→ What you are asked to do: Your task is to quote the listing below exactly, beginning with its first line and ending on the line bearing "797 81 0.50".

---

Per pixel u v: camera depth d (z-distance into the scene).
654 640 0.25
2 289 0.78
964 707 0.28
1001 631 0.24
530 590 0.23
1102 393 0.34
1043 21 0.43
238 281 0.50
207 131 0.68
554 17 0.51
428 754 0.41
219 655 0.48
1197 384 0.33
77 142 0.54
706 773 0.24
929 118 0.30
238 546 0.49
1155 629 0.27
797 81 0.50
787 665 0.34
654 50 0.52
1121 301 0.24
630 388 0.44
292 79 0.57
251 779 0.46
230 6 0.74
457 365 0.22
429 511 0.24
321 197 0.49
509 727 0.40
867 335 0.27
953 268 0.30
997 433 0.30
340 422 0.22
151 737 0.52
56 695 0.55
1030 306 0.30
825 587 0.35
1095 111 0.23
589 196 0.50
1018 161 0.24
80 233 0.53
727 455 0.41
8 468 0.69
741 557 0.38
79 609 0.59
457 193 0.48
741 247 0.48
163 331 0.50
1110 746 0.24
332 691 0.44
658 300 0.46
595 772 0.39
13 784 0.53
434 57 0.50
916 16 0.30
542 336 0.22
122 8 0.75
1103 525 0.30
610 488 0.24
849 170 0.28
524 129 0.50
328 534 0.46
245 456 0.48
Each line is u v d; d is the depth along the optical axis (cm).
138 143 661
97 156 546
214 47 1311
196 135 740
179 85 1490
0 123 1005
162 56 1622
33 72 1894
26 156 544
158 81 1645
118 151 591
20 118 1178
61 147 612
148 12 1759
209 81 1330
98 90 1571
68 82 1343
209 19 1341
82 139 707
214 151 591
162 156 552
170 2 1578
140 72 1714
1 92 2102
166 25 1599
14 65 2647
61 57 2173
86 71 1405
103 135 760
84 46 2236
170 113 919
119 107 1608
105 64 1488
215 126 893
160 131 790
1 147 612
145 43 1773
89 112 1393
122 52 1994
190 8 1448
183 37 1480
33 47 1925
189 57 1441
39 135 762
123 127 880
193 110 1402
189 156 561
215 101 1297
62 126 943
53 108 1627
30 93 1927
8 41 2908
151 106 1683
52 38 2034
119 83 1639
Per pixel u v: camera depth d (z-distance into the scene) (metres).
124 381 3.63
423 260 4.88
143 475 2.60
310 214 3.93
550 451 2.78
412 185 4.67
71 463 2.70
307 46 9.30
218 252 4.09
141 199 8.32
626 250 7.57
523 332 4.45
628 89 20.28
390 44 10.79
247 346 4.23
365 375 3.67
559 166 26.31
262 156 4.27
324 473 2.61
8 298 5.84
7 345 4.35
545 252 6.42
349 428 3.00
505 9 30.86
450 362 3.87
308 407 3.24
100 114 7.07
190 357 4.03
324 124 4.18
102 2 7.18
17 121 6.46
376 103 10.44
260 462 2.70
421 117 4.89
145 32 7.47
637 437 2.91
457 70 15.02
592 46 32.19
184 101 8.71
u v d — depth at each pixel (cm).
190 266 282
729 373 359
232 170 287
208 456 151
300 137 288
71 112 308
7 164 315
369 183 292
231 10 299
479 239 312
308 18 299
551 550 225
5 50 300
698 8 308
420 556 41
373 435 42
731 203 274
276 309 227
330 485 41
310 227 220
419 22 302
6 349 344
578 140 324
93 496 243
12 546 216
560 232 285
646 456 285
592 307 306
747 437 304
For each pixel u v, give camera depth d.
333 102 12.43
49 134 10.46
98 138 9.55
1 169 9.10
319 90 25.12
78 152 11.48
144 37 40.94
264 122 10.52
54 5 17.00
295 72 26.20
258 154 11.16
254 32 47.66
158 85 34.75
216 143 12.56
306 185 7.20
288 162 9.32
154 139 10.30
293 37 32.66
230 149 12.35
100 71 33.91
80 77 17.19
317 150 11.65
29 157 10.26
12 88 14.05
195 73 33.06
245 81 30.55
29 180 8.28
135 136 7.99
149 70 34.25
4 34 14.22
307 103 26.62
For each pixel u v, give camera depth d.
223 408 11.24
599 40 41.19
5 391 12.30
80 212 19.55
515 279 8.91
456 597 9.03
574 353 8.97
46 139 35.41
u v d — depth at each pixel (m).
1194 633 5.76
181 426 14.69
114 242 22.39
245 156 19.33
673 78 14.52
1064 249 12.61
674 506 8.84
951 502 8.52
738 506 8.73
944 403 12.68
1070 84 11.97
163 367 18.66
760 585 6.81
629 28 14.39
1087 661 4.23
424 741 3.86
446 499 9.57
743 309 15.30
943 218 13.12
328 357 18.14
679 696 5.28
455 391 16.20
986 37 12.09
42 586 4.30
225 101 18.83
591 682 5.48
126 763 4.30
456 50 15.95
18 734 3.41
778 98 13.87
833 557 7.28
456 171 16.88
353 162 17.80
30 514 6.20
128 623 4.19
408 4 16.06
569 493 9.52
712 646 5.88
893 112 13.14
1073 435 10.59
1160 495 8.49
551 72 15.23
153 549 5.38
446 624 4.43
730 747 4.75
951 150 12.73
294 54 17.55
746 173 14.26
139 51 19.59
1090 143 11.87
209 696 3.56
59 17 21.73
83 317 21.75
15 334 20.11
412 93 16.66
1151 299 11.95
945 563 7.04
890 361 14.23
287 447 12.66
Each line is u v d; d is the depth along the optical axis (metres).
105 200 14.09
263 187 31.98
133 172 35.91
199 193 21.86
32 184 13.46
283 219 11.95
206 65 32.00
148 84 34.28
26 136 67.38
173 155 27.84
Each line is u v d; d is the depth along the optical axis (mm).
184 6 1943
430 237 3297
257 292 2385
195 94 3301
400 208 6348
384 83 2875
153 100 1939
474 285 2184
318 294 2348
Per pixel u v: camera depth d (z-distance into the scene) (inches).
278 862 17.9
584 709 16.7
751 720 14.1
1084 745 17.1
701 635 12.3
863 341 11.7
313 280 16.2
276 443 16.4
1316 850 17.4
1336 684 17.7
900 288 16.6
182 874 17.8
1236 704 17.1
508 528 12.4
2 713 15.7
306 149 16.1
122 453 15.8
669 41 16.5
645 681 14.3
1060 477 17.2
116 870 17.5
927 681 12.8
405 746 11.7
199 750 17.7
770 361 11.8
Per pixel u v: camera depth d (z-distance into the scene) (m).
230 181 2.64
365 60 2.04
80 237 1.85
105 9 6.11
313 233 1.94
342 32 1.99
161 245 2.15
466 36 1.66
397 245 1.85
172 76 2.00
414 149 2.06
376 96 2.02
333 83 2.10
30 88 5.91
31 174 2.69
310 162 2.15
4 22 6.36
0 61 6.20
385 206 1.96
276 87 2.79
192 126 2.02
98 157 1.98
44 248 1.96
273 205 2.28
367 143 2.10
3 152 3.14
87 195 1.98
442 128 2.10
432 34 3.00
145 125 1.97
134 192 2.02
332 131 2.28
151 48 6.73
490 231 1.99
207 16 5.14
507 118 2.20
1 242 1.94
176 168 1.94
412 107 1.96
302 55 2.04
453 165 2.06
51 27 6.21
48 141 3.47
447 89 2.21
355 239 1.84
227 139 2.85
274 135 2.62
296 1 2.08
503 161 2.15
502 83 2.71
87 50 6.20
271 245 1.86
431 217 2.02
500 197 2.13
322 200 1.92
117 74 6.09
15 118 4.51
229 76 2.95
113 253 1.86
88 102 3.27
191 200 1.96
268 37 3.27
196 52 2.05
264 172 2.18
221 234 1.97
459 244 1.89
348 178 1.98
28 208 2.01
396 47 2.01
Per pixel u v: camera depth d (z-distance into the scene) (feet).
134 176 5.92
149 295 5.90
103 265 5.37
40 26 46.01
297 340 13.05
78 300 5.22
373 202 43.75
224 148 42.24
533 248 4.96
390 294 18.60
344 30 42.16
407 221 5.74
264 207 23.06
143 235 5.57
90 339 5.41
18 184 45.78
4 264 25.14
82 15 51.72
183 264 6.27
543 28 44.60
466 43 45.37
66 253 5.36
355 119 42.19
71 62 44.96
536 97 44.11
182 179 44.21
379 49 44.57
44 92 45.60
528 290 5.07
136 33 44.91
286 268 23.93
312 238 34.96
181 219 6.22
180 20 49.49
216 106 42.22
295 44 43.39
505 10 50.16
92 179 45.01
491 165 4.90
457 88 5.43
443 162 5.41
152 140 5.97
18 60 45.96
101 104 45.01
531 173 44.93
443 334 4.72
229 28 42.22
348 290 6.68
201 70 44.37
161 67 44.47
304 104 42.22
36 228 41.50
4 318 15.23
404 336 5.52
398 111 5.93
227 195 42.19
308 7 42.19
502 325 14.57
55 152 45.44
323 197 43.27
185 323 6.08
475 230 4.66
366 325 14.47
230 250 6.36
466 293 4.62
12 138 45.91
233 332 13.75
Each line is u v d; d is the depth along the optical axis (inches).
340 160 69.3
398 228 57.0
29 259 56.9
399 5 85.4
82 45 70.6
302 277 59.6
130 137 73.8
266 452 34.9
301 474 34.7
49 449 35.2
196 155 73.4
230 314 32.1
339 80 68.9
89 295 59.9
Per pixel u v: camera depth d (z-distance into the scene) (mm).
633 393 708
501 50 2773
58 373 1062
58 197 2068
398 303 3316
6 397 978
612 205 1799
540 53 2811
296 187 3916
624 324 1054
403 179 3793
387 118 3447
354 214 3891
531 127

---

→ Worked solution:
Per pixel u v: camera depth d (z-distance into the scene).
654 640 0.25
2 289 0.78
964 707 0.28
1001 631 0.24
530 590 0.23
1102 393 0.34
1043 21 0.43
238 281 0.50
207 131 0.68
554 17 0.51
428 754 0.41
219 655 0.48
1197 384 0.33
77 142 0.54
706 773 0.24
929 118 0.30
238 546 0.49
1155 629 0.27
797 81 0.50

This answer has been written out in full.